■ **Work required**
Exactly as written, reproduce the lines from the beginning of the data through the line containing "ring mcp: (383, 261)"; the pictures are not reproduced.

■ **Provided records**

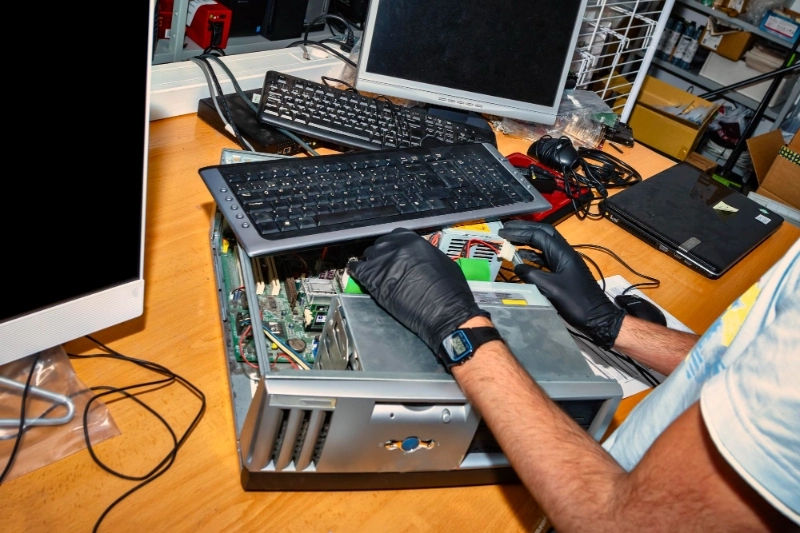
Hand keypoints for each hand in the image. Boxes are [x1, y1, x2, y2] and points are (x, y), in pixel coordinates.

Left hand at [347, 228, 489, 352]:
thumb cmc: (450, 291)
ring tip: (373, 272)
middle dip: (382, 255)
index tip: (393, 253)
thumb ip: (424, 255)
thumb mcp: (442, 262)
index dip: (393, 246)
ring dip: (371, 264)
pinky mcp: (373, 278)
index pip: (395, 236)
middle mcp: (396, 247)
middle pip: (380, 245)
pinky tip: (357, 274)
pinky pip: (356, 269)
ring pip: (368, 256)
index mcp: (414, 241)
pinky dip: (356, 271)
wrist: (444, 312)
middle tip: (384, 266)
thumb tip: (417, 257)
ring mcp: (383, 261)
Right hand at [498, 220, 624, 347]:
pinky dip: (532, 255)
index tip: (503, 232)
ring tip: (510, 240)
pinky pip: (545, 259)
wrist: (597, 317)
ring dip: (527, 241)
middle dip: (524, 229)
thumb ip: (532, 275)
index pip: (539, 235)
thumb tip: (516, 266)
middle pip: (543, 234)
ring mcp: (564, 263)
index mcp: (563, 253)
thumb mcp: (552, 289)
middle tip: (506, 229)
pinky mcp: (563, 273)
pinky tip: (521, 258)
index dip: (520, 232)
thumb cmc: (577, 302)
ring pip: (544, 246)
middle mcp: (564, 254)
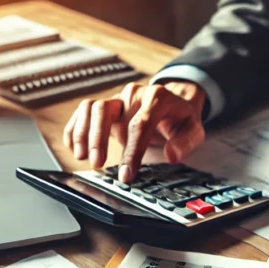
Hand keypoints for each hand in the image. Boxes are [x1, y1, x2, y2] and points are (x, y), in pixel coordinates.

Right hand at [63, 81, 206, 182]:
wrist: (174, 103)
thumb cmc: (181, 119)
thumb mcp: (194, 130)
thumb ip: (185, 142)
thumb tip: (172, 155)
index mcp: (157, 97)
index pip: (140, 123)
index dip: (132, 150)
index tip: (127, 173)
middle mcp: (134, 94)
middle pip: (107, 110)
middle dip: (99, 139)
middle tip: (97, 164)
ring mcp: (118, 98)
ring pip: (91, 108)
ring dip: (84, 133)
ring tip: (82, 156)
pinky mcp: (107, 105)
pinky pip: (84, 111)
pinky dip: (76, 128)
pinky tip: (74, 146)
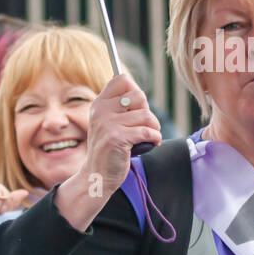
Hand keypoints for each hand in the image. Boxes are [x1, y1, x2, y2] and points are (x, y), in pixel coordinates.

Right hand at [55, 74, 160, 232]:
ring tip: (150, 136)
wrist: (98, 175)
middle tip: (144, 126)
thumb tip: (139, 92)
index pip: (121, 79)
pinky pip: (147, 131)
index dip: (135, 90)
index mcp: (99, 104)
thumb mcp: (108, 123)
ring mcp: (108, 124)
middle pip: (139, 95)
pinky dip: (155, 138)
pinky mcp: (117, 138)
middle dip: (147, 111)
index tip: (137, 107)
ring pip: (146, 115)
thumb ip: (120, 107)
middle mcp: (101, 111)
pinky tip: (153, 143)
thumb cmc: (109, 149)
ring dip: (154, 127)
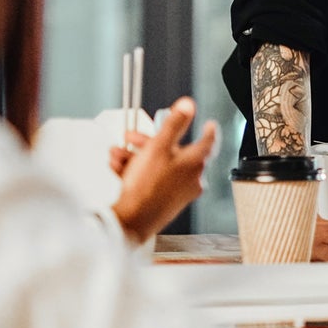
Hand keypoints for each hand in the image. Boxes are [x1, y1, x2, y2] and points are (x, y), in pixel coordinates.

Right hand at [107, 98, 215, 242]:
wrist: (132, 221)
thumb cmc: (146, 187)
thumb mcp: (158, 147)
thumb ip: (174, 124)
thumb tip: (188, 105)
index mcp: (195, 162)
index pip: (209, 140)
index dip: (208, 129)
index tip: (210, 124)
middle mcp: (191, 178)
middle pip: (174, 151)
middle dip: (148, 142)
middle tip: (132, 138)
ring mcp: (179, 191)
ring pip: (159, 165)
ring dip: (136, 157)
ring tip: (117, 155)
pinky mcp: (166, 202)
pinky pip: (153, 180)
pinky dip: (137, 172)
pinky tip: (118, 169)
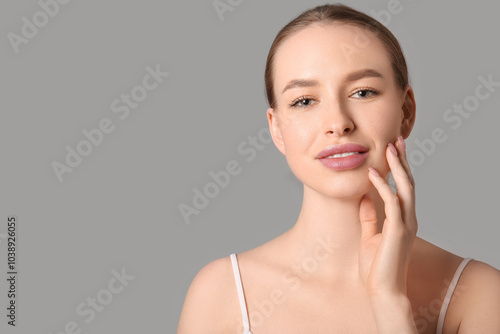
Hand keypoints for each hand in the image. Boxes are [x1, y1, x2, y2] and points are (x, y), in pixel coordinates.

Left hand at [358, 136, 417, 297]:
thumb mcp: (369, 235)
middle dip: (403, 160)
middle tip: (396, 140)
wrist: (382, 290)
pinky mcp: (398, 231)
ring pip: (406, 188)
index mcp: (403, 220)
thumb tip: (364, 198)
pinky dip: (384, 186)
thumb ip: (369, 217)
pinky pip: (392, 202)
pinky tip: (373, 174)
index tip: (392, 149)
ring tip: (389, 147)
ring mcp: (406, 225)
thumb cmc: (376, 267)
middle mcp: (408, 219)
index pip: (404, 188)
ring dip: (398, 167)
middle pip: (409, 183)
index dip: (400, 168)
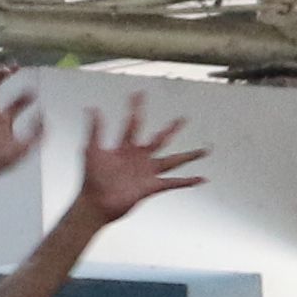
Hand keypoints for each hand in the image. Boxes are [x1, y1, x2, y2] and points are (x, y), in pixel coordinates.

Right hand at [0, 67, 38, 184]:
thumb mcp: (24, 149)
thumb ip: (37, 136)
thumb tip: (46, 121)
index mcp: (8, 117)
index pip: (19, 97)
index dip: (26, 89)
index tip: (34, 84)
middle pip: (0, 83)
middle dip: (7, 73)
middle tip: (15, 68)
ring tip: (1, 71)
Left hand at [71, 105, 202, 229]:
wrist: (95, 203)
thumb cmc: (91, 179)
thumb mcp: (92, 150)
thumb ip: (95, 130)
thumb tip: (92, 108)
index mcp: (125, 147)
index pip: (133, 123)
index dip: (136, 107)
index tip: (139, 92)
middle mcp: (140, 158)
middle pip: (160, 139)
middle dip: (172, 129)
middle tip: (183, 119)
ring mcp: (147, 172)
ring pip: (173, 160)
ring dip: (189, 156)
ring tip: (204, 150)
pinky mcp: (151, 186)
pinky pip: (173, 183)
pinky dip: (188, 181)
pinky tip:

■ **Written reply**
Hand keypoints for each hand in the image. Boxes are [x1, y1, x2, y2] and points are (x, y), in pixel coordinates.

Left hand at [347, 228, 489, 352]:
thumb cmc: (450, 291)
ring tip: (373, 272)
middle dip: (382, 255)
index tip: (393, 253)
thumb ip: (424, 255)
thumb mcp: (442, 262)
index dip: (393, 246)
ring dip: (371, 264)
pinky mcp: (373, 278)
index pip: (395, 236)
middle mcp: (396, 247)
middle pip: (380, 245)
pinky tip: (357, 274)
pinky pip: (356, 269)
ring pip: (368, 256)
index mcp: (414, 241)
pinky dip: (356, 271)
wrist: (444, 312)
middle tip: (384, 266)
thumb tip: (417, 257)
ring mcp: (383, 261)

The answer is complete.